| DATASET EXCERPTS |
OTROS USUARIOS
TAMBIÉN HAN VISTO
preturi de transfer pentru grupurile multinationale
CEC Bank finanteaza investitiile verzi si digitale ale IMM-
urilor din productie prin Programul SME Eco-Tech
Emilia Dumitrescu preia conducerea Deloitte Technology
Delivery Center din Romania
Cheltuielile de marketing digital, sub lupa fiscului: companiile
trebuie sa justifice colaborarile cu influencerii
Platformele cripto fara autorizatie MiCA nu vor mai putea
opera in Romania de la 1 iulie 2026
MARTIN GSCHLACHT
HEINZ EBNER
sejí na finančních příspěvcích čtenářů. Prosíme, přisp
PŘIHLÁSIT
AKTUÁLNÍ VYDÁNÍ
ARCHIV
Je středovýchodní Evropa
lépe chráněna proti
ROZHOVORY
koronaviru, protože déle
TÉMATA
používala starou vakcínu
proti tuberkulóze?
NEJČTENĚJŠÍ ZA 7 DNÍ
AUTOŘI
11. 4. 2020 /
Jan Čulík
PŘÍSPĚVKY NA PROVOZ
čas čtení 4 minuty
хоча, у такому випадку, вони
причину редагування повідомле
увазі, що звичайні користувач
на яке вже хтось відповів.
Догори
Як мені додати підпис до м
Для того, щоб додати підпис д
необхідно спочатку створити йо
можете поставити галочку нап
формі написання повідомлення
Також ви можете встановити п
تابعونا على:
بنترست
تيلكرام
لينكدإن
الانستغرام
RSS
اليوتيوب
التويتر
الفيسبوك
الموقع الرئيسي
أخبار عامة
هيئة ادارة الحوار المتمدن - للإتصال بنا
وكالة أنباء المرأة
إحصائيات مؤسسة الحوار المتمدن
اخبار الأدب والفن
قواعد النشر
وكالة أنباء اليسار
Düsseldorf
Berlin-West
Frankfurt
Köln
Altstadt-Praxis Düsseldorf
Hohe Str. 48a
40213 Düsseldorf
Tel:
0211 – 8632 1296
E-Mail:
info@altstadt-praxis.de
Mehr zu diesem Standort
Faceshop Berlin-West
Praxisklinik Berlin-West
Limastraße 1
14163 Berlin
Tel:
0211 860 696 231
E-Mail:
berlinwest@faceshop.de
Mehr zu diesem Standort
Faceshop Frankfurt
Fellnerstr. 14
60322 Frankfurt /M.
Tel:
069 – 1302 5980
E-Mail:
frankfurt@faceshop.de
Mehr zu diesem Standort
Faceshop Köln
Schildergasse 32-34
...
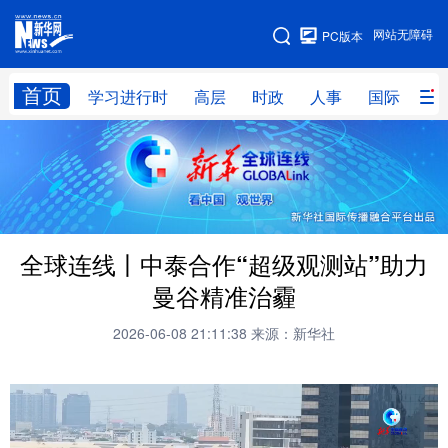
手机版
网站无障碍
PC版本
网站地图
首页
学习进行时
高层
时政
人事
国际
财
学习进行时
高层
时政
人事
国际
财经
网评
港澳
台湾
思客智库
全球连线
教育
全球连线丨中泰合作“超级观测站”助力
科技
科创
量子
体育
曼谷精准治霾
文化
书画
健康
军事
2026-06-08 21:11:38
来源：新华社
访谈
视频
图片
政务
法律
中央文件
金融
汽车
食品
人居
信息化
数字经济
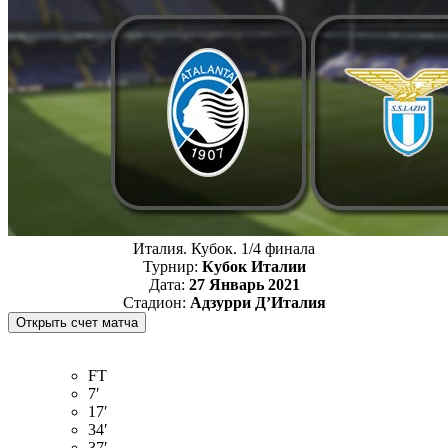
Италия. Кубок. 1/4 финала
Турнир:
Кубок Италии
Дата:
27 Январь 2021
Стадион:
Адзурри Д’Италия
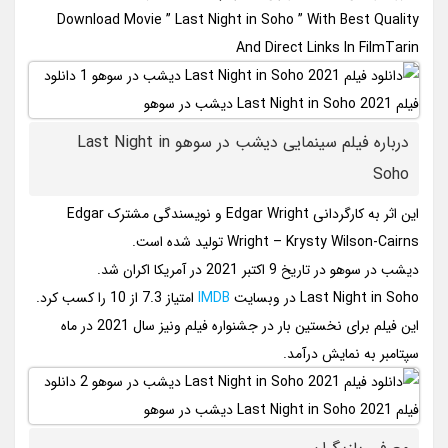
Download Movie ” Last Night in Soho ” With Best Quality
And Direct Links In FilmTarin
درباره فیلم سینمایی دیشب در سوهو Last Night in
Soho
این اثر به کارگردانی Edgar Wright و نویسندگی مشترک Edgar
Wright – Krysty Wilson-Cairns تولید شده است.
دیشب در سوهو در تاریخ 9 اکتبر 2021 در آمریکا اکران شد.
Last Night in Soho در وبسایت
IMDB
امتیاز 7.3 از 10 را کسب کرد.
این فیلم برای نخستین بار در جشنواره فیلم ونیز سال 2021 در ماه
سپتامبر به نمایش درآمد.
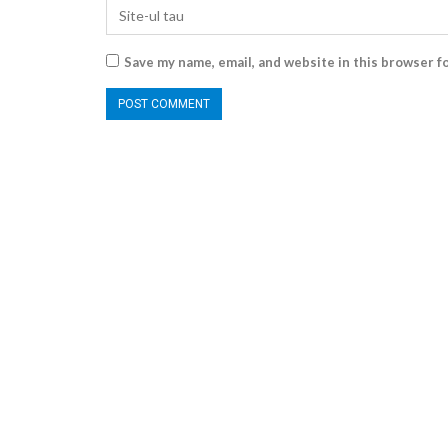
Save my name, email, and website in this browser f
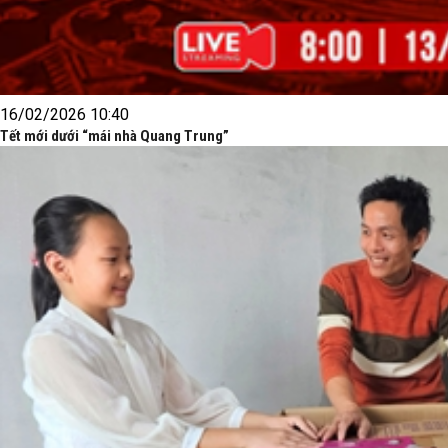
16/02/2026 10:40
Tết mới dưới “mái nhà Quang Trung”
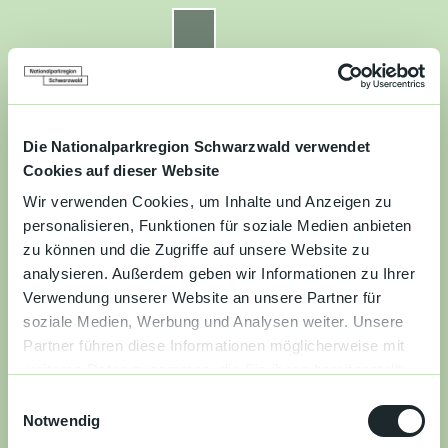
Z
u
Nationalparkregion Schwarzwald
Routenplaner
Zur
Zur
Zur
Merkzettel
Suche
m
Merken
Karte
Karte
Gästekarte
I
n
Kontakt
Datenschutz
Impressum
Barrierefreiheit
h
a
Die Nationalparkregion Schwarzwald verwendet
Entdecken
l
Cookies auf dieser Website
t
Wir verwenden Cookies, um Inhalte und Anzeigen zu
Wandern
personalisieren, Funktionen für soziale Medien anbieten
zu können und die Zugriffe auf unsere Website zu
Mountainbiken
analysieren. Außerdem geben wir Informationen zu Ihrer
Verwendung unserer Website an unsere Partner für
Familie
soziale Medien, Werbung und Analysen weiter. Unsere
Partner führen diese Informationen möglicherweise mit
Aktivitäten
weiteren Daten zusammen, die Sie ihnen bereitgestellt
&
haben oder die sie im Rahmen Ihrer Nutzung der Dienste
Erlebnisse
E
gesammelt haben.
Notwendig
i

| PROBLEM DETAILS |
Please copy the lines in the items word for word, from the line with "Италия. Кубок. 1/4 финала" up to and including the line with "Адзурри Д’Италия".

| RESPONSE |
Италия. Кубок. 1/4 финала
Турнир:
Кубок Италии
Дата:
27 Январь 2021
Стадион:
Адзурри Д’Италия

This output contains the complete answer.